Scale length: 18 1/4"
Nut width: 1 9/16"
String spacing at nut: 1 3/8"
String spacing at bridge: 2"
Body length: 14 3/4"
Lower bout width: 12"
Waist width: 8 1/8"
Upper bout width: 9 1/2"
Side depth at endpin: 3"
Top wood: solid spruce
Back/sides wood: solid mahogany w/some curly figure
Neck wood: oak or?
Bracing type: ladder/tic-tac-toe shape
Fretboard: ebony, ebony nut(s)
Bridge: rosewood, bone saddles
Neck feel: medium C-shape, flat board

Condition notes: extra bracing added, replacement bridge and saddles, and general wear and tear throughout with some old (not-so-pretty) hairline crack repairs on the back, sides -- one on the top.





Because the underside of the top looked like a fault zone along the original bridge pin holes, when I made the new bridge I used "string-through" string holes rather than full-size pinholes for string mounting.
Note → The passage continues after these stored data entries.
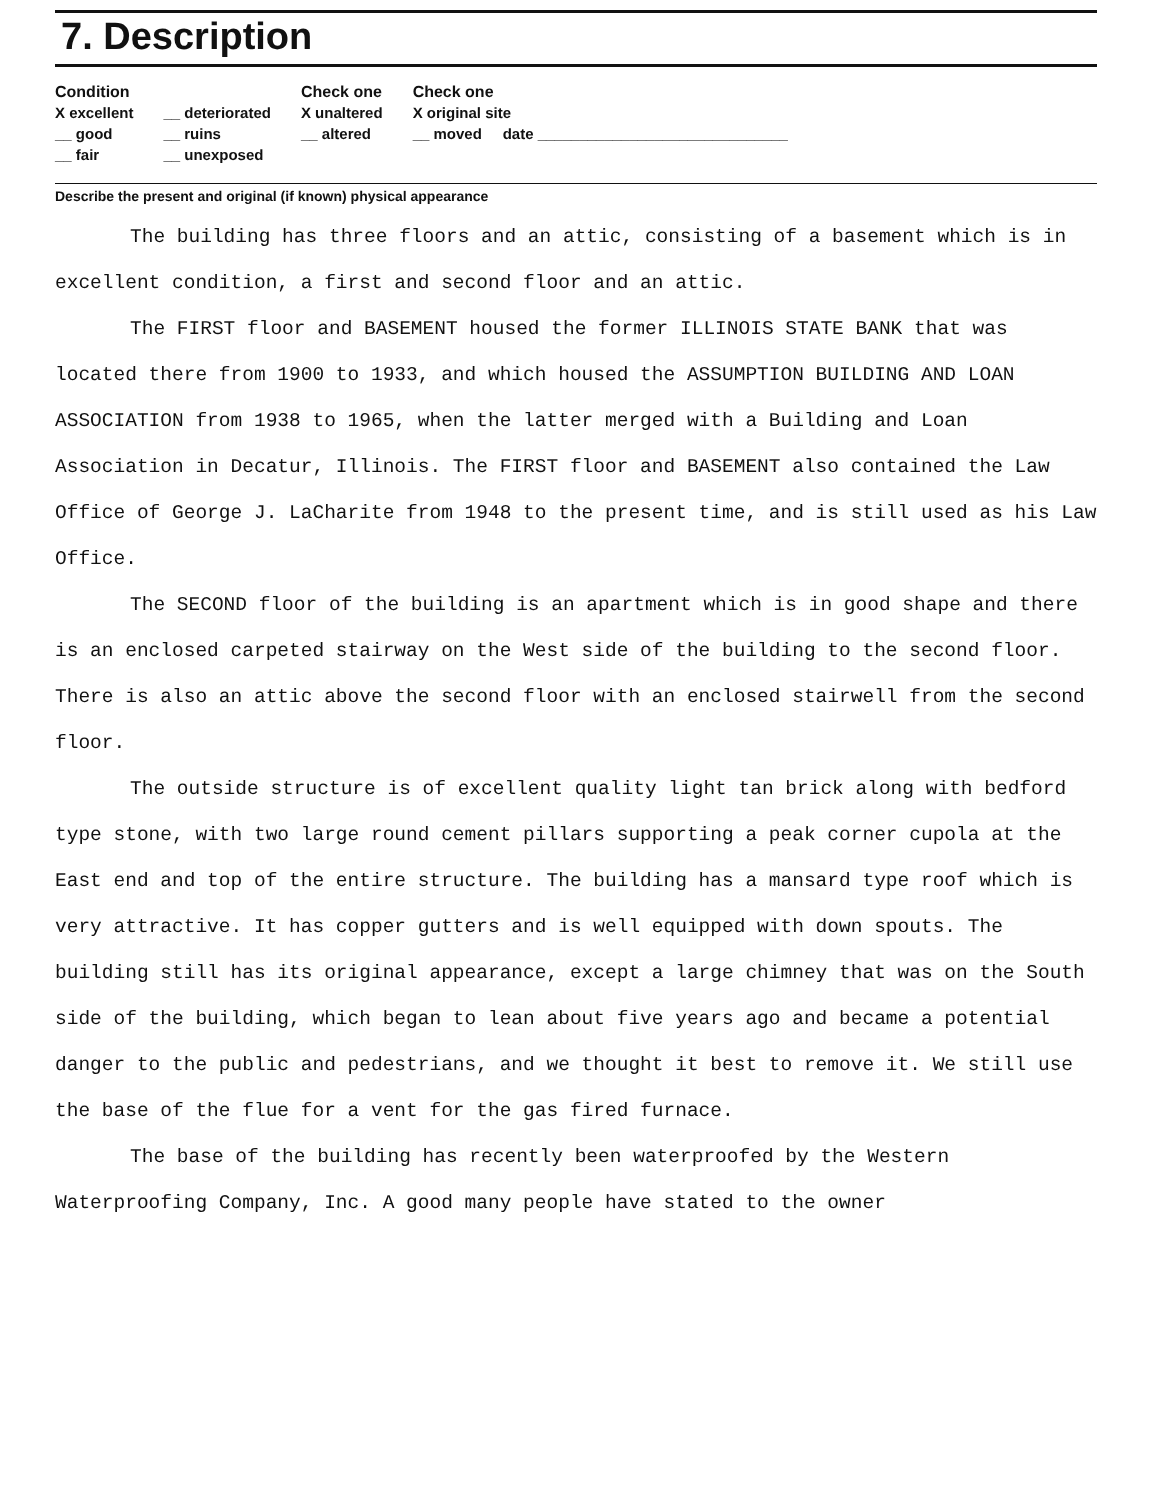7. Description
Condition
X excellent
__ good
__ fair
__ deteriorated
__ ruins
__ unexposed
Check one
X unaltered
__ altered
Check one
X original site
__ moved date ______________________________
Describe the present and original (if known) physical appearance
The building has three floors and an attic, consisting of a basement which is in excellent condition, a first and second floor and an attic.
The FIRST floor and BASEMENT housed the former ILLINOIS STATE BANK that was located there from 1900 to 1933, and which housed the ASSUMPTION BUILDING AND LOAN ASSOCIATION from 1938 to 1965, when the latter merged with a Building and Loan Association in Decatur, Illinois. The FIRST floor and BASEMENT also contained the Law Office of George J. LaCharite from 1948 to the present time, and is still used as his Law Office.
The SECOND floor of the building is an apartment which is in good shape and there is an enclosed carpeted stairway on the West side of the building to the second floor. There is also an attic above the second floor with an enclosed stairwell from the second floor.
The outside structure is of excellent quality light tan brick along with bedford type stone, with two large round cement pillars supporting a peak corner cupola at the East end and top of the entire structure. The building has a mansard type roof which is very attractive. It has copper gutters and is well equipped with down spouts. The building still has its original appearance, except a large chimney that was on the South side of the building, which began to lean about five years ago and became a potential danger to the public and pedestrians, and we thought it best to remove it. We still use the base of the flue for a vent for the gas fired furnace.
The base of the building has recently been waterproofed by the Western Waterproofing Company, Inc. A good many people have stated to the owner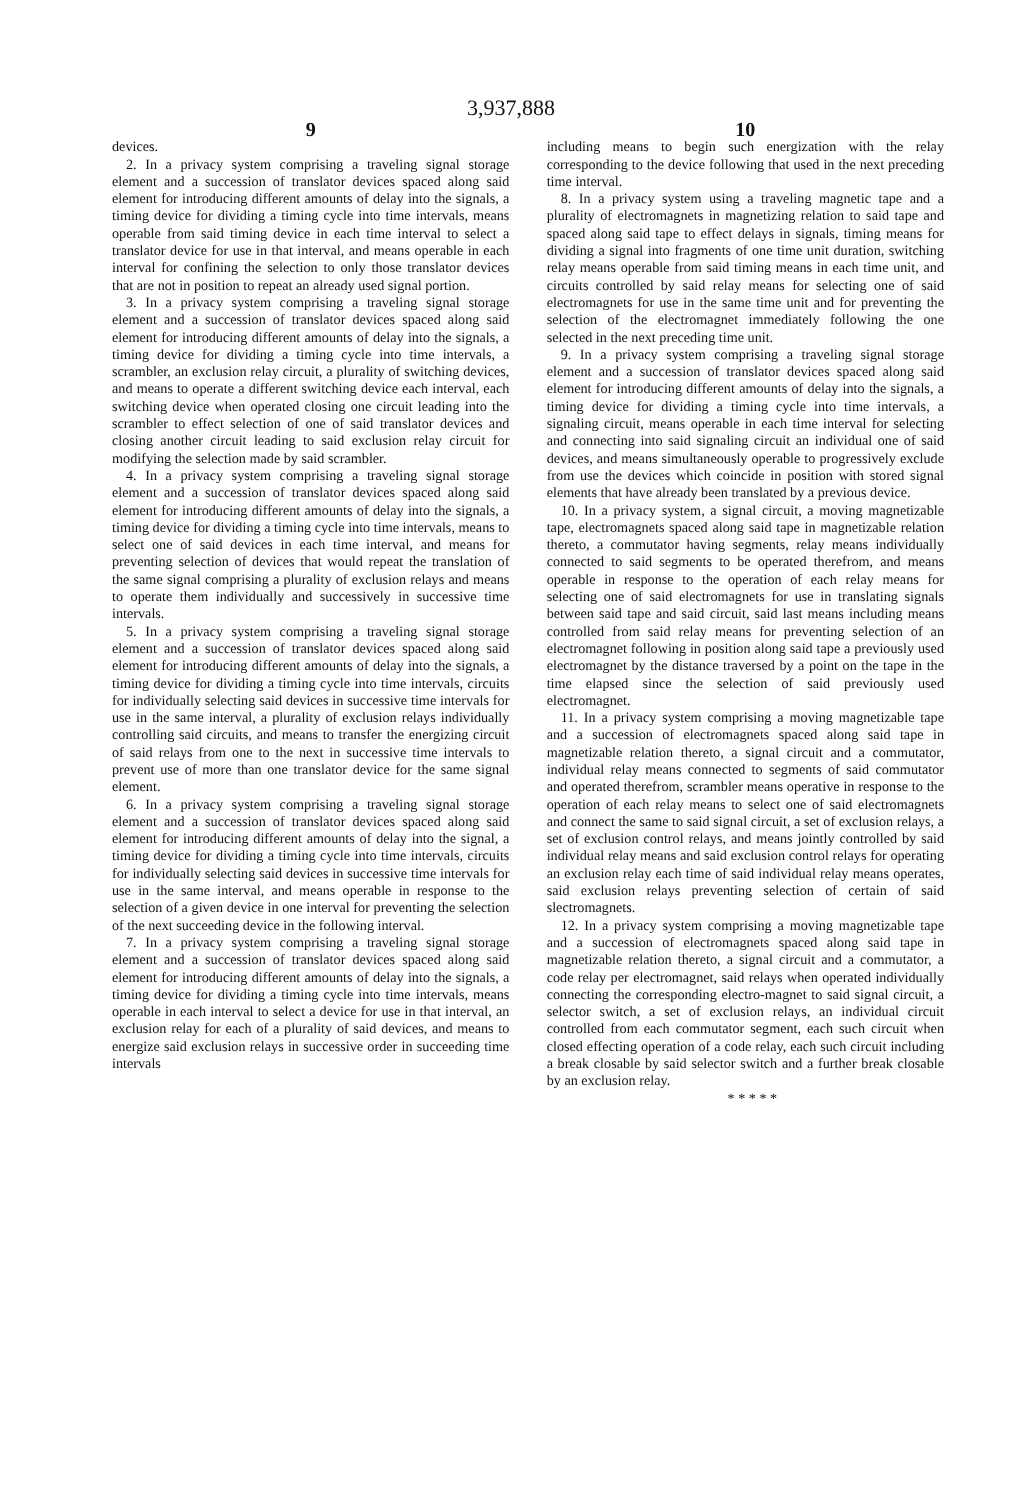3,937,888
9
devices.
2. In a privacy system comprising a traveling signal storage element and a succession of translator devices spaced along said element for introducing different amounts of delay into the signals, a timing device for dividing a timing cycle into time intervals, means operable from said timing device in each time interval to select a translator device for use in that interval, and means operable in each interval for confining the selection to only those translator devices that are not in position to repeat an already used signal portion.
3. In a privacy system comprising a traveling signal storage element and a succession of translator devices spaced along said element for introducing different amounts of delay into the signals, a timing device for dividing a timing cycle into time intervals, a scrambler, an exclusion relay circuit, a plurality of switching devices, and means to operate a different switching device each interval, each switching device when operated closing one circuit leading into the scrambler to effect selection of one of said translator devices and closing another circuit leading to said exclusion relay circuit for modifying the selection made by said scrambler.
4. In a privacy system comprising a traveling signal storage element and a succession of translator devices spaced along said element for introducing different amounts of delay into the signals, a timing device for dividing a timing cycle into time intervals, means to select one of said devices in each time interval, and means for preventing selection of devices that would repeat the translation of the same signal comprising a plurality of exclusion relays and means to operate them individually and successively in successive time intervals.
5. In a privacy system comprising a traveling signal storage element and a succession of translator devices spaced along said element for introducing different amounts of delay into the signals, a timing device for dividing a timing cycle into time intervals, circuits for individually selecting said devices in successive time intervals for use in the same interval, a plurality of exclusion relays individually controlling said circuits, and means to transfer the energizing circuit of said relays from one to the next in successive time intervals to prevent use of more than one translator device for the same signal element.
6. In a privacy system comprising a traveling signal storage element and a succession of translator devices spaced along said element for introducing different amounts of delay into the signal, a timing device for dividing a timing cycle into time intervals, circuits for individually selecting said devices in successive time intervals for use in the same interval, and means operable in response to the selection of a given device in one interval for preventing the selection of the next succeeding device in the following interval.
7. In a privacy system comprising a traveling signal storage element and a succession of translator devices spaced along said element for introducing different amounts of delay into the signals, a timing device for dividing a timing cycle into time intervals, means operable in each interval to select a device for use in that interval, an exclusion relay for each of a plurality of said devices, and means to energize said exclusion relays in successive order in succeeding time intervals
10
including means to begin such energization with the relay corresponding to the device following that used in the next preceding time interval.
8. In a privacy system using a traveling magnetic tape and a plurality of electromagnets in magnetizing relation to said tape and spaced along said tape to effect delays in signals, timing means for dividing a signal into fragments of one time unit duration, switching relay means operable from said timing means in each time unit, and circuits controlled by said relay means for selecting one of said electromagnets for use in the same time unit and for preventing the selection of the electromagnet immediately following the one selected in the next preceding time unit.
9. In a privacy system comprising a traveling signal storage element and a succession of translator devices spaced along said element for introducing different amounts of delay into the signals, a timing device for dividing a timing cycle into time intervals, a signaling circuit, means operable in each time interval for selecting and connecting into said signaling circuit an individual one of said devices, and means simultaneously operable to progressively exclude from use the devices which coincide in position with stored signal elements that have already been translated by a previous device.
10. In a privacy system, a signal circuit, a moving magnetizable tape, electromagnets spaced along said tape in magnetizable relation thereto, a commutator having segments, relay means individually connected to said segments to be operated therefrom, and means operable in response to the operation of each relay means for selecting one of said electromagnets for use in translating signals between said tape and said circuit, said last means including means controlled from said relay means for preventing selection of an electromagnet following in position along said tape a previously used electromagnet by the distance traversed by a point on the tape in the time elapsed since the selection of said previously used electromagnet.
11. In a privacy system comprising a moving magnetizable tape and a succession of electromagnets spaced along said tape in magnetizable relation thereto, a signal circuit and a commutator, individual relay means connected to segments of said commutator and operated therefrom, scrambler means operative in response to the operation of each relay means to select one of said electromagnets and connect the same to said signal circuit, a set of exclusion relays, a set of exclusion control relays, and means jointly controlled by said individual relay means and said exclusion control relays for operating an exclusion relay each time of said individual relay means operates, said exclusion relays preventing selection of certain of said slectromagnets.
12. In a privacy system comprising a moving magnetizable tape and a succession of electromagnets spaced along said tape in magnetizable relation thereto, a signal circuit and a commutator, a code relay per electromagnet, said relays when operated individually connecting the corresponding electro-magnet to said signal circuit, a selector switch, a set of exclusion relays, an individual circuit controlled from each commutator segment, each such circuit when closed effecting operation of a code relay, each such circuit including a break closable by said selector switch and a further break closable by an exclusion relay.
* * * * *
This means the bridge is far-less likely to crack-up and split (like the original) if it dries out and whatnot. It also means less of my repaired top surface is torn-up and weakened through drilling-out 12 pinholes. 









The back and sides look like they're made from pretty, slightly-flamed, Cuban mahogany.





Comments

Ivan said…
Really sweet. I'm interested in it if the person who brought it in no longer wants it.
Bill Arnold said…
Gorgeous! Beautiful work, Jake!
Oscar Stern said…
Oh & for a Steel String sound on the Fretted Strings you might get away w/ using Thomastik KR116 Rope Core Classical Guitar strings.
Oscar Stern said…
Very cute little Harp Guitar.
Oscar Stern said…
Thomastik KR116 Rope Core steel strings would sound great on this, the only thing is that they would have to make a Special version of that set designed for the shorter scale so the silk winding wouldn't extend past the tuner posts. I believe it was either Hank Williams or Henry Williams who made this cute little Guitar.